Une visite dure en moyenne une trentaine de minutes. Pour maximiser ce temps restreint, menez un véritable entretien structuré auprès du vendeur ou de son agent afin de déceler les informations cruciales invisibles à l’œil nu.
🔶 Les motivations et l’historique du bien
Demandez systématiquement les raisons précises de la mise en vente (mutation, séparation, succession, agrandissement) : cela vous éclaire sur le degré d’urgence des vendeurs. Renseignez-vous aussi sur l’ancienneté du bien sur le marché — au-delà de 6 mois, il y a fort à parier que le prix est surévalué ou qu’un vice caché freine les acquéreurs. Demandez également depuis combien de temps les vendeurs y vivent : une occupation courte peut être un signal à creuser (déconvenue, nuisance découverte après achat…).

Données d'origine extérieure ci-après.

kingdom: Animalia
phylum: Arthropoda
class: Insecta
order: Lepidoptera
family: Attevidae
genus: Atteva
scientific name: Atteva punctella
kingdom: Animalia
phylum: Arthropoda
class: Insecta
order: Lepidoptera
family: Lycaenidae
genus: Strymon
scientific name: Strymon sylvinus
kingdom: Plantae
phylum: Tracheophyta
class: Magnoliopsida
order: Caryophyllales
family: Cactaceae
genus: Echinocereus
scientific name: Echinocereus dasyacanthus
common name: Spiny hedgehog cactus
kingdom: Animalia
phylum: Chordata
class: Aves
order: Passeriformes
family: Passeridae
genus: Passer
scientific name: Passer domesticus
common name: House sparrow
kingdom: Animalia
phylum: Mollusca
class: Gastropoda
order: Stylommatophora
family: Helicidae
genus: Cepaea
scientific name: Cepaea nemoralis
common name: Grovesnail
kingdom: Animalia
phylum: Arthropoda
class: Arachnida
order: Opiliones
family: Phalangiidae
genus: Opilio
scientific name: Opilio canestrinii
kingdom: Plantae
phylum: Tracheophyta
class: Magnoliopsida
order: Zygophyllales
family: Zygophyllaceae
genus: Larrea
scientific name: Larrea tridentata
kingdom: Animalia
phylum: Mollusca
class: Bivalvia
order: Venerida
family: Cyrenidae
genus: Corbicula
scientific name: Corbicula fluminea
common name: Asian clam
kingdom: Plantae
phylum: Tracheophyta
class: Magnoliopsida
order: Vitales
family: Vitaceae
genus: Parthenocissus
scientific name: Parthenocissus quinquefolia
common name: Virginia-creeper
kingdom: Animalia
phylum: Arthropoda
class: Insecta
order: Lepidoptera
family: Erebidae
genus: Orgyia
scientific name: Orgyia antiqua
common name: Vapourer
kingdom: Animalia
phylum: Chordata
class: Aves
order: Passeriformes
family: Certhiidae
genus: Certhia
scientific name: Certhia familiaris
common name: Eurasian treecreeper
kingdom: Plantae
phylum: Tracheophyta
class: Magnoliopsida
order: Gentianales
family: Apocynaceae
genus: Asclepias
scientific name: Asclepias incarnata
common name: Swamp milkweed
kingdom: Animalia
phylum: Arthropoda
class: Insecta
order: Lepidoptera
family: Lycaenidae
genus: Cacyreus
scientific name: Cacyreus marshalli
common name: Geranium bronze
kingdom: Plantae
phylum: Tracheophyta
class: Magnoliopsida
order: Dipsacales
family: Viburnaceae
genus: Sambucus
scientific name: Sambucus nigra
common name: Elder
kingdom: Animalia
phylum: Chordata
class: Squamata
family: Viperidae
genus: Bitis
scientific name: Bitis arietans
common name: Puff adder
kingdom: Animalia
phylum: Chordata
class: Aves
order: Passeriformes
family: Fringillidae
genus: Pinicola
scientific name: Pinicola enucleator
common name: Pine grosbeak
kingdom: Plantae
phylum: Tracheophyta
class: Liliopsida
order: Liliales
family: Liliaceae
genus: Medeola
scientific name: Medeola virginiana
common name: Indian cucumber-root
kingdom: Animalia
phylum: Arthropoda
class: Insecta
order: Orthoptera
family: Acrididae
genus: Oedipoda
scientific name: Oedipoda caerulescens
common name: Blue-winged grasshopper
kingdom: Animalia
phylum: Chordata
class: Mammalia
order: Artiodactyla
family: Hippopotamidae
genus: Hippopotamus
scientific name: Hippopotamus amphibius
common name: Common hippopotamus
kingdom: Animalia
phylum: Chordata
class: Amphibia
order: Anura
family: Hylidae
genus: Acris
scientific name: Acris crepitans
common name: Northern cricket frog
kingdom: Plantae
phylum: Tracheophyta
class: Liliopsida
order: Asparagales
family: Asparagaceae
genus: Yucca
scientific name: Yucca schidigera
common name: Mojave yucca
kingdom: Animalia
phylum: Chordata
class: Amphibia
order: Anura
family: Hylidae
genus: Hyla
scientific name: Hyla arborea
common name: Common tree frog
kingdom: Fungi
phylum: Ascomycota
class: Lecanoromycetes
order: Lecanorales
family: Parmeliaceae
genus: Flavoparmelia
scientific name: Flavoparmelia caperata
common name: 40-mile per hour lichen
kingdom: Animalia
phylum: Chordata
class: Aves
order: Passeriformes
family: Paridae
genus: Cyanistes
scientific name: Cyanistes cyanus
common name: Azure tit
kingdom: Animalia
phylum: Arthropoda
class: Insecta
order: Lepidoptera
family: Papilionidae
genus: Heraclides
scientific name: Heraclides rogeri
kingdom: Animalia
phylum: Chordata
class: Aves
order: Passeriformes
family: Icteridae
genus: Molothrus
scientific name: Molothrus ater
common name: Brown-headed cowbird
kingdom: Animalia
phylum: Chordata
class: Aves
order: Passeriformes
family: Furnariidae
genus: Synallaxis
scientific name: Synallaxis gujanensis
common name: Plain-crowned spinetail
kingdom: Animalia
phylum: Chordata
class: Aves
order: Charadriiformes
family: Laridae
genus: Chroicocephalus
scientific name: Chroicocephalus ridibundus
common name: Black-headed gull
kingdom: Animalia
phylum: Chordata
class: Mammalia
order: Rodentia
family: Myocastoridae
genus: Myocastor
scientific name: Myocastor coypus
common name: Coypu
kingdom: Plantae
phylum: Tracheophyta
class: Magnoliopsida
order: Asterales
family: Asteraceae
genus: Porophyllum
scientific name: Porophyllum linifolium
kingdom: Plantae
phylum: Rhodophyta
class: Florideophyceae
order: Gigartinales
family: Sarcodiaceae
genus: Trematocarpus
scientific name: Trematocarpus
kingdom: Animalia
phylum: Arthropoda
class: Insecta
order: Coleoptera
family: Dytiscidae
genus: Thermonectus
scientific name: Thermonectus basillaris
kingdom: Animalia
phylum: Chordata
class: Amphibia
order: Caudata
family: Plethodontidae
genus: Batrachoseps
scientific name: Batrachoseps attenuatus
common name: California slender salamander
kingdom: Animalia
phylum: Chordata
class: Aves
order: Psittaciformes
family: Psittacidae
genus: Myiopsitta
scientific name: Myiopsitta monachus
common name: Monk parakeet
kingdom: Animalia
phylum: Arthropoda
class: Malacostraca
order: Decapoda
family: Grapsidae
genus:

🔶 Les finances et la copropriété
Quel est le montant trimestriel précis des charges courantes ? Quelles sont les dépenses énergétiques moyennes constatées en hiver ? Plus crucial encore : y a-t-il des travaux de grande ampleur (ravalement, réfection de toiture, mise aux normes des ascenseurs) déjà votés ou en discussion lors des dernières assemblées générales ? Un vote acté avant la signature du compromis reste légalement à la charge du vendeur — d’où l’importance d’obtenir des réponses claires et écrites.
🔶 Le quartier et son évolution
Renseignez-vous sur les infrastructures à proximité (commerces, écoles, transports, professionnels de santé) et sur leur accessibilité réelle au quotidien, pas seulement sur le papier. Demandez s’il existe des aménagements ou projets prévus dans le secteur (nouvelle voirie, construction, zone commerciale) qui pourraient changer l’environnement dans les prochaines années — le PLU en mairie confirmera ces informations.
🔶 Les documents à demander sans attendre
Réclamez les plans de la maison ou de l’appartement : ils permettent de vérifier les surfaces, l’agencement réel et d’anticiper d’éventuels travaux de réaménagement. Interrogez-vous aussi sur les procédures en cours — litige de voisinage, contentieux de copropriété, servitude contestée — qui peuvent impacter durablement votre projet et doivent être mentionnées de bonne foi par le vendeur.
Mon petit conseil : préparez vos questions à l’avance et notez les réponses sur place, même approximatives. Un vendeur hésitant ou évasif sur un point précis en dit parfois plus long que sa réponse elle-même.